### Consigne donnée 1
Relevez chaque ligne des enregistrements ci-dessous qui contient la chaîne « appoggiatura ». La casse doit être respectée.

### Passage extrait
▼▼▼

Le roman est à voir comme une sorte de défi technique. Son chef-d'œuvre de compagnon du tour de France, en quelque sorte. Et comme nous sommes encore dans les derniers soubresauts du psychédélisme, Silverberg va tenter de saisir les derniers effluves des fleurs que les jeunots se sont plantées dans les cheveux. Y confrontant peut-être sa propre expérience avec le LSD, il va faire du Fils de l'homme un roman synesthésique. Dans une écriture tout aussi sensuelle que sensorielle, Silverberg concentre son effort sur le plaisir du verbe. Il compose ses phrases comme une palette de peintre, dispose de ses sens avec une désinvolture qui fleure bon l'ergot de seigle. Le Fils de l'homme est une tentative débridée de déconstruction narrative, mais avec cette retenue un rien bourgeoise dont ne se départit jamais Robert Silverberg. Il en résulte une histoire complètement anecdotique, peuplée de personnages improbables, dont on ne saura finalement pas grand-chose, car ils ne sont que des poupées d'argile remodelées au gré des pages (je vous rappelle que le personnage principal s'appelle Clay — argile, en anglais). Et pourtant, à aucun moment Silverberg ne se laisse aller à lâcher sa ligne de récit, si ténue soit-elle. C'est elle qui empêche le lecteur de couler, et de s'abîmer dans l'ennui et l'incompréhension. Comme jamais le fond n'est sacrifié à la forme, Le Fils de l'homme reste abordable, mais risque de grandement dérouter ceux qui ne connaissent que le Silverberg du cycle de Majipoor. On pourrait facilement en déduire qu'il s'agit alors d'un ouvrage dispensable. Il n'en demeure pas moins un roman fascinant, une expérience flamboyante et une magnifique leçon d'écriture qui se doit de figurer dans le cursus de tout aspirant écrivain.

▲▲▲

### Données de travail
▼▼▼

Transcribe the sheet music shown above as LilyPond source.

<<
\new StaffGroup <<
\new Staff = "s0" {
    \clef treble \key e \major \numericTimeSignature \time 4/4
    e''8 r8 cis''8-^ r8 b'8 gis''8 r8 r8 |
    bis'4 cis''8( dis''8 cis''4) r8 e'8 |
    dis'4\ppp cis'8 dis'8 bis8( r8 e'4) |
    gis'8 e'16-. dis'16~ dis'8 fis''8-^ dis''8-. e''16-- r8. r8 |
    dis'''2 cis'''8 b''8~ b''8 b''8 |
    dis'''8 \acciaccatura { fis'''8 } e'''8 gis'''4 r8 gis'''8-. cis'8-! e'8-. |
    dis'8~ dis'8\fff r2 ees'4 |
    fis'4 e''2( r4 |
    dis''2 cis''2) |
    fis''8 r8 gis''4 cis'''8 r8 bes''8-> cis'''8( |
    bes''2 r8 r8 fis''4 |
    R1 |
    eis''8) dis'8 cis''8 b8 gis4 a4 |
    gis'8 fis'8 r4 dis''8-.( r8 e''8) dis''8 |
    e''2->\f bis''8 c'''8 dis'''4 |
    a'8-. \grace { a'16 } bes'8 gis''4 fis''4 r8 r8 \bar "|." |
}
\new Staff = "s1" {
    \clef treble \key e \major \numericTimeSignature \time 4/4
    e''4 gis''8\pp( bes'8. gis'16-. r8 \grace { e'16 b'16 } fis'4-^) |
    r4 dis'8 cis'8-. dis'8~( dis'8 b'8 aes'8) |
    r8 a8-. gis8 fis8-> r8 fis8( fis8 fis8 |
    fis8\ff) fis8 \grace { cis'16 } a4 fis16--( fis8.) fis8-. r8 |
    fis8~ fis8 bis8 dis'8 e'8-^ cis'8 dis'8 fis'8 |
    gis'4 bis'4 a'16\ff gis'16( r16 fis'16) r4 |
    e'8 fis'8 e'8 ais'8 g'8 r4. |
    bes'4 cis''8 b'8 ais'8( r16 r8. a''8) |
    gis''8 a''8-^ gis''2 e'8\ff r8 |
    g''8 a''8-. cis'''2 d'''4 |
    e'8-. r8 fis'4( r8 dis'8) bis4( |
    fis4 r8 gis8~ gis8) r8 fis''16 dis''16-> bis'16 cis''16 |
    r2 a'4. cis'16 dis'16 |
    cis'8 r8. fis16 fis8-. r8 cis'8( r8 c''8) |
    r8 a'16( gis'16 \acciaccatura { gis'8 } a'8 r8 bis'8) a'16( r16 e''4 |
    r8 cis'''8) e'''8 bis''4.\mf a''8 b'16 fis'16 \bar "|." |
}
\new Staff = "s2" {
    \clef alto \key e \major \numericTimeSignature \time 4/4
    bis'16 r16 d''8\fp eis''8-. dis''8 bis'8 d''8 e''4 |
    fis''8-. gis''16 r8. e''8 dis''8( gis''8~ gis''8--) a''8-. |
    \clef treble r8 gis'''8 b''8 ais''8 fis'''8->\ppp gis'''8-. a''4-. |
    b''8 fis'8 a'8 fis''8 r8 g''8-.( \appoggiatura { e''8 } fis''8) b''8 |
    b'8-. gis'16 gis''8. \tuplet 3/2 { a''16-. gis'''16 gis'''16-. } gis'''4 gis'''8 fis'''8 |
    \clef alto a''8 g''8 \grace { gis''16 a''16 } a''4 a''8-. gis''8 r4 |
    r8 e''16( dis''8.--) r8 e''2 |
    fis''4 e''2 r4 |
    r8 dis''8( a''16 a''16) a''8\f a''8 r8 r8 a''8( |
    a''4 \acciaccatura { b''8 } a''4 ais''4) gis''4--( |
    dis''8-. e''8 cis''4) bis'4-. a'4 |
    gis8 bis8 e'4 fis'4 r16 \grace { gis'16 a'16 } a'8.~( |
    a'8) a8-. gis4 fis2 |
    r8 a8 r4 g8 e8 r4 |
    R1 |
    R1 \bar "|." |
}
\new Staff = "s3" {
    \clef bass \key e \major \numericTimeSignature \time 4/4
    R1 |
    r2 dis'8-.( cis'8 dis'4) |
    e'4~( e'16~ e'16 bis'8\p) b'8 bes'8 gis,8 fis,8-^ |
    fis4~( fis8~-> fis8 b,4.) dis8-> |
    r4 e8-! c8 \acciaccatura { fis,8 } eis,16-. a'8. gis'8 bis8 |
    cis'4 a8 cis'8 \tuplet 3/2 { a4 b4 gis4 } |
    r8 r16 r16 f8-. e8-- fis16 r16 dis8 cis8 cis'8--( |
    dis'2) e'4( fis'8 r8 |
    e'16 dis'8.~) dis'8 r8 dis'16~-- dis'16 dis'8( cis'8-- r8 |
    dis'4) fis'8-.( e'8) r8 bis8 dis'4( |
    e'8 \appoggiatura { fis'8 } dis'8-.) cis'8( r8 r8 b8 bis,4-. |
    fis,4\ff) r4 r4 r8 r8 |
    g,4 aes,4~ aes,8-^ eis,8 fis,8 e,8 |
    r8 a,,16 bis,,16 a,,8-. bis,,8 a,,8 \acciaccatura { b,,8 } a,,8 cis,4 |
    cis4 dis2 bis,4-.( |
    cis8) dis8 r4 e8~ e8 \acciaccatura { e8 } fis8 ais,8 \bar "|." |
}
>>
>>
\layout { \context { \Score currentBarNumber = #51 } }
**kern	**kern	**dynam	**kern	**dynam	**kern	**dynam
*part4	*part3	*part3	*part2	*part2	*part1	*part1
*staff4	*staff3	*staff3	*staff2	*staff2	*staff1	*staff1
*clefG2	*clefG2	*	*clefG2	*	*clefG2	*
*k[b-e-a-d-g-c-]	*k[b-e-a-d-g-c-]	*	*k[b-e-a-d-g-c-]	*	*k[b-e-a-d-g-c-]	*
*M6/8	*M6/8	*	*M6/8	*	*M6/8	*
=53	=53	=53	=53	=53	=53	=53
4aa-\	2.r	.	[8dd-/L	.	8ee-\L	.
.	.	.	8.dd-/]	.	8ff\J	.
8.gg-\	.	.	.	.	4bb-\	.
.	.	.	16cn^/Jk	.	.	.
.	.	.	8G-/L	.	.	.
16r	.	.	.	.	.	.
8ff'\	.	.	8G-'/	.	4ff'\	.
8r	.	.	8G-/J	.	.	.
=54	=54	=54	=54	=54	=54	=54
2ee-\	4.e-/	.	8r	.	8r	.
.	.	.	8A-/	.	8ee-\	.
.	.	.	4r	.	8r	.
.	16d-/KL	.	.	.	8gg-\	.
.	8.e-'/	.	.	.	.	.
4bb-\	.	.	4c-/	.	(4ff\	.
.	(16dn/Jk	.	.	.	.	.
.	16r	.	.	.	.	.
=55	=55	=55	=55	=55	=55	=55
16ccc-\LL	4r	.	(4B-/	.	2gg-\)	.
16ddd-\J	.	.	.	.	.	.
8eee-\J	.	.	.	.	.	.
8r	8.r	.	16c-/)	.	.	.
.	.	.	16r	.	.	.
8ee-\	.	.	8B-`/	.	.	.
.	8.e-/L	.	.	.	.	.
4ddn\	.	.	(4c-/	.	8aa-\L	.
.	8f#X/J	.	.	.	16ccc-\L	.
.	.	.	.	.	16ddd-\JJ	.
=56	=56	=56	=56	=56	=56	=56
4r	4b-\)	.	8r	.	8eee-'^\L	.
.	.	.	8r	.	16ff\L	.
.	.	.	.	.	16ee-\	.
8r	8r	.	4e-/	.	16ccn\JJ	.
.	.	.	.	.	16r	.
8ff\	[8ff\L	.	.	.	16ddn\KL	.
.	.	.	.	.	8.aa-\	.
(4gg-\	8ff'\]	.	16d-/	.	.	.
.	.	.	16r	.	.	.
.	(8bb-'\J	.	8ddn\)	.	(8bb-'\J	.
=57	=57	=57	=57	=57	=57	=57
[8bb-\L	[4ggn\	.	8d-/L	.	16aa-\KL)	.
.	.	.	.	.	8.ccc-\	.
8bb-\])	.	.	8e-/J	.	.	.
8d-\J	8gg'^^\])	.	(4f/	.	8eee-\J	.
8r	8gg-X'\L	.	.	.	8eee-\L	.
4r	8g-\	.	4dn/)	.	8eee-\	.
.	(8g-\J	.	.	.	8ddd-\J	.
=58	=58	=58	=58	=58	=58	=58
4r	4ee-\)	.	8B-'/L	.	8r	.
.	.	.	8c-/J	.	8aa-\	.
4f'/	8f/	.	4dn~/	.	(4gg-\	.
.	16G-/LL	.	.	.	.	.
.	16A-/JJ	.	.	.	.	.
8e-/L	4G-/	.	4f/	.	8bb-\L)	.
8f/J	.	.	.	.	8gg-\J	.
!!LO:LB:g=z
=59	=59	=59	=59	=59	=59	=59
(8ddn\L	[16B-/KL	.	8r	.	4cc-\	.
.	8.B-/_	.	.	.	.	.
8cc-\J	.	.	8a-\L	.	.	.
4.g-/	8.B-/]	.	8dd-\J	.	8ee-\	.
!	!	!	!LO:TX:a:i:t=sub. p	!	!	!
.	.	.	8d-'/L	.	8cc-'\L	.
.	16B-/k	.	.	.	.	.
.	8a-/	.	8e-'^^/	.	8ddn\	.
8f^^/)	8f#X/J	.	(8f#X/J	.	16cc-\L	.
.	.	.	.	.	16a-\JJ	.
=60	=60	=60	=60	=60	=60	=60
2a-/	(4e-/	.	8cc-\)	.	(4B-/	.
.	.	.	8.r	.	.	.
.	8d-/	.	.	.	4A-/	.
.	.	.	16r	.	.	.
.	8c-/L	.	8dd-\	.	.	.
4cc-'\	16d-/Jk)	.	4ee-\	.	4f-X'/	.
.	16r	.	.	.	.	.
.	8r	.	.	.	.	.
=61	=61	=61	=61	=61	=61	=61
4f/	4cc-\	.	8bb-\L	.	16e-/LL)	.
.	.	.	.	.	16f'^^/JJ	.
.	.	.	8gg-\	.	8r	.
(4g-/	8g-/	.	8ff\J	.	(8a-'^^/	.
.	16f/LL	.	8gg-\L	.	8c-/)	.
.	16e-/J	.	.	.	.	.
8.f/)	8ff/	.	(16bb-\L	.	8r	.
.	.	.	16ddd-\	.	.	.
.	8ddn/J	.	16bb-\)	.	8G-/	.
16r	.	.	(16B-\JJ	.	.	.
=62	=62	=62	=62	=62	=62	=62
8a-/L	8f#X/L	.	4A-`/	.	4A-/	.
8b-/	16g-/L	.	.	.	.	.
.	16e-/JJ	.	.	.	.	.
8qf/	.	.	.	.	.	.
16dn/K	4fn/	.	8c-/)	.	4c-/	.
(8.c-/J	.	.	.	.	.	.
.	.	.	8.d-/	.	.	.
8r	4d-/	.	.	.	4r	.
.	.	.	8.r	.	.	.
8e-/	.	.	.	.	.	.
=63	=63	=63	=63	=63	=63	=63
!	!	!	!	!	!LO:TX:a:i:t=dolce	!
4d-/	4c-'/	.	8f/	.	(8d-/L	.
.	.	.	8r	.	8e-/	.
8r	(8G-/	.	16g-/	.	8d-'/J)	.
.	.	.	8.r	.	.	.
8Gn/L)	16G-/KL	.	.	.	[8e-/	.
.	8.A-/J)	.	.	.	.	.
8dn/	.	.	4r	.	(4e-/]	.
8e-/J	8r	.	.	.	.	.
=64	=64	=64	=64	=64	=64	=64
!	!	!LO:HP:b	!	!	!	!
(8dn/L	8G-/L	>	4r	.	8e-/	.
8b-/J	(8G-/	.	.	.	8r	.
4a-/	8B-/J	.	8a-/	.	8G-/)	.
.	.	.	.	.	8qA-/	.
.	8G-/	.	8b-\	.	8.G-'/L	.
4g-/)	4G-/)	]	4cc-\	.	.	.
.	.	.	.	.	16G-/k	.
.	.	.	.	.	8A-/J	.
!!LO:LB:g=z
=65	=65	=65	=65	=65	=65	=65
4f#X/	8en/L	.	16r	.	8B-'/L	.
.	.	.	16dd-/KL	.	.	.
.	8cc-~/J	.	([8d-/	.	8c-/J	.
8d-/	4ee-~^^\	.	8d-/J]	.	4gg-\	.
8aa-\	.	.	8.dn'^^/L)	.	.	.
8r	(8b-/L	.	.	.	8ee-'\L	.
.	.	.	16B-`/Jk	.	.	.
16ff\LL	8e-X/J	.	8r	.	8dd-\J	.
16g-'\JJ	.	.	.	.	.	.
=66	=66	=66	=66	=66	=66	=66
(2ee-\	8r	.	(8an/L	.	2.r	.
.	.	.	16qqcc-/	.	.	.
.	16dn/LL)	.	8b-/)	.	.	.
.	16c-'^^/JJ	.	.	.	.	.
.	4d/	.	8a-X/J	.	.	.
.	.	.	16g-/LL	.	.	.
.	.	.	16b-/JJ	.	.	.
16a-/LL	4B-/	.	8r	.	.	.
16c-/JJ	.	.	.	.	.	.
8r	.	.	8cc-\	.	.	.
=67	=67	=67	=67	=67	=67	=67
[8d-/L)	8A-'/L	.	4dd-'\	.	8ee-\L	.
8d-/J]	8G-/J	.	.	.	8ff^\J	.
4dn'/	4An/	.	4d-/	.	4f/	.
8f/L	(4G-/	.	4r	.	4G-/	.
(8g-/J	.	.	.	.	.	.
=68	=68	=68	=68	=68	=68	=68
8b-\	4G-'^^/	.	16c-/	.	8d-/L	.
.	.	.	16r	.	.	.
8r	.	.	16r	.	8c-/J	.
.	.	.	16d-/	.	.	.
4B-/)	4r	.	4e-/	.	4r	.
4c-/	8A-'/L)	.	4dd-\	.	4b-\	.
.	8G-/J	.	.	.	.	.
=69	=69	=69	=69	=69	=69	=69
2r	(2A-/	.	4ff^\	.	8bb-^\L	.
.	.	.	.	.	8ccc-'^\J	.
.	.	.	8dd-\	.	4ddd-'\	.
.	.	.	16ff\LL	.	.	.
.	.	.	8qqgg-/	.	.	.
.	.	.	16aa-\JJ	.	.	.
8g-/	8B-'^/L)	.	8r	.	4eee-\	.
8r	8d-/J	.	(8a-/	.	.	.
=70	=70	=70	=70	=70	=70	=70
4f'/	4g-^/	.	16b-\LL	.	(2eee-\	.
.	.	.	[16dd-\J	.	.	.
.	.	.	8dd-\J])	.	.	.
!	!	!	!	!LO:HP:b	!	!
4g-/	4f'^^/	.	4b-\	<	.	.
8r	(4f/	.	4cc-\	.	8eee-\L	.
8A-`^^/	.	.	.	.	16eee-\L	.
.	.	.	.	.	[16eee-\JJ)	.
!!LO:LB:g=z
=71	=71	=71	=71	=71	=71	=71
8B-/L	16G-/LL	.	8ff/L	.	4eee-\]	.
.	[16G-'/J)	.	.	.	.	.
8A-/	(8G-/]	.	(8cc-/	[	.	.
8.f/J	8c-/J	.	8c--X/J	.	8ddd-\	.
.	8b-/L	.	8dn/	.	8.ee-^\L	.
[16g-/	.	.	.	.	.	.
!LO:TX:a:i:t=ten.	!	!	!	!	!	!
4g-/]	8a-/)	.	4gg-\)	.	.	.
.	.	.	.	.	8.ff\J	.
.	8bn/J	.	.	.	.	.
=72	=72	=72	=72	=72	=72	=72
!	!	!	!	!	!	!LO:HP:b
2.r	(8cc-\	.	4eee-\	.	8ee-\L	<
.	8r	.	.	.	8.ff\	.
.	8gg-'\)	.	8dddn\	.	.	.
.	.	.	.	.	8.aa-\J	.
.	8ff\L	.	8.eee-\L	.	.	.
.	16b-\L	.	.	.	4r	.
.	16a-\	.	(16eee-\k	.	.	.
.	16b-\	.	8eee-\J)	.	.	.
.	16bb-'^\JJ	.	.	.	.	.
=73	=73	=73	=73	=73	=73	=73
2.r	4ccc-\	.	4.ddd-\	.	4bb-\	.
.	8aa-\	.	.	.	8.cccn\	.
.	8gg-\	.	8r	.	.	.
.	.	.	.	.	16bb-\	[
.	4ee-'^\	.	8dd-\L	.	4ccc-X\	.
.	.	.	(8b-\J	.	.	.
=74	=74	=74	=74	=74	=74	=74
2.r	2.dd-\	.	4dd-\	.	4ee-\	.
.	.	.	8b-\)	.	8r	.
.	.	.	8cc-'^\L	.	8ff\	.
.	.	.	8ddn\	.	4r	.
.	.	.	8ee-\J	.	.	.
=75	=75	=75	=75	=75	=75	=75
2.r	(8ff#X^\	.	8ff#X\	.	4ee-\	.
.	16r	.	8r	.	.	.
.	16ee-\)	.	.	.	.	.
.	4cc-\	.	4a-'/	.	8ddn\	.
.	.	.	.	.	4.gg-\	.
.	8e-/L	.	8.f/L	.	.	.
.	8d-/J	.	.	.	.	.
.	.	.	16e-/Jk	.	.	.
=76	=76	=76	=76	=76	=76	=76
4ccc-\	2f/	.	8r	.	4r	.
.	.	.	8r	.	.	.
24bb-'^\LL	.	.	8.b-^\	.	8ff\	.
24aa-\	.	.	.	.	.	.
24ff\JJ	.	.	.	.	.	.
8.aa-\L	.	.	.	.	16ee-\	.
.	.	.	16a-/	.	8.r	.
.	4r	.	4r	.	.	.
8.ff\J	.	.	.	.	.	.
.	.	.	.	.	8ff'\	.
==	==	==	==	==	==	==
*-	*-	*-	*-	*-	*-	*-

▲▲▲

### Consigne donnée 2
Répondez brièvement aux questions suivantes d'après le passage extrait ci-dessus.
(a) Quel genre de roman Silverberg fait-il du Fils de l'homme ?
(b) Que signifie en anglais le nom du personnage principal, Clay ?
(c) Quels lecteurs le roman risque-t-il de grandement dérouter ?

### Réponse complète 1
    b''8 fis'8 a'8 fis''8 r8 g''8-.( \appoggiatura { e''8 } fis''8) b''8 |
    e'8 \appoggiatura { fis'8 } dis'8-.) cis'8( r8 r8 b8 bis,4-. |

### Réponse complète 2
(a) Un roman synesthésique.
(b) Argile.
(c) Ceux qui ne connaissent que le Silverberg du cycle de Majipoor.